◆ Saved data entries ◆
[Start of Attachment]

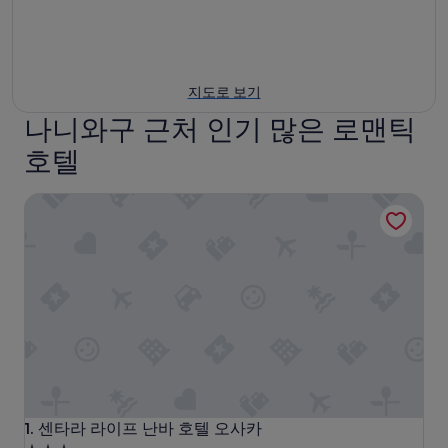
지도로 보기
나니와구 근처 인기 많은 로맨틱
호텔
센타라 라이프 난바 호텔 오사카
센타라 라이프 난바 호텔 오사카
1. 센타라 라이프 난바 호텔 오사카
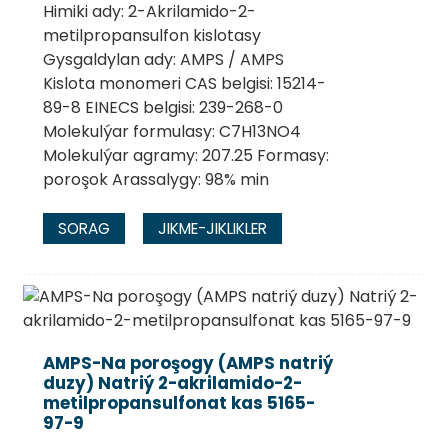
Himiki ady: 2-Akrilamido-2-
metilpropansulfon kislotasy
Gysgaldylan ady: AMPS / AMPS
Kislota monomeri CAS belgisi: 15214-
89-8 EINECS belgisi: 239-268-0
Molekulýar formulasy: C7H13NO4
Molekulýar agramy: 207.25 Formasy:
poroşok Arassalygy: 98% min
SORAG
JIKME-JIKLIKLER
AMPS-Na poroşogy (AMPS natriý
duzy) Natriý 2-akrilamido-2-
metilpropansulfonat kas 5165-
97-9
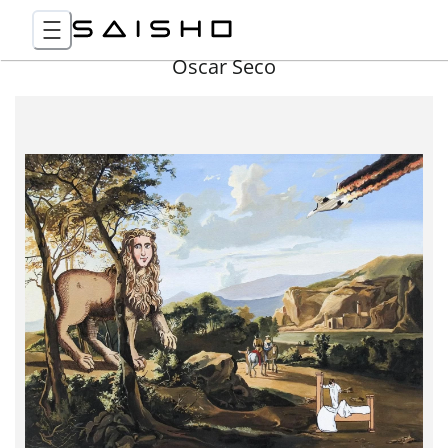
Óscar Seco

[End of Attachment]

◆ Problem to work on ◆
An exact reprint of every record is required, with the pictures omitted.

◆ Task response ◆
지도로 보기
나니와구 근처 인기 많은 로맨틱
호텔
센타라 라이프 난바 호텔 오사카
센타라 라이프 난바 호텔 오사카
1. 센타라 라이프 난바 호텔 오사카
Himiki ady: 2-Akrilamido-2-
metilpropansulfon kislotasy
Gysgaldylan ady: AMPS / AMPS
Kislota monomeri CAS belgisi: 15214-
89-8 EINECS belgisi: 239-268-0
Molekulýar formulasy: C7H13NO4
Molekulýar agramy: 207.25 Formasy:
poroşok Arassalygy: 98% min
SORAG
JIKME-JIKLIKLER
AMPS-Na poroşogy (AMPS natriý
duzy) Natriý 2-akrilamido-2-
metilpropansulfonat kas 5165-
97-9
Óscar Seco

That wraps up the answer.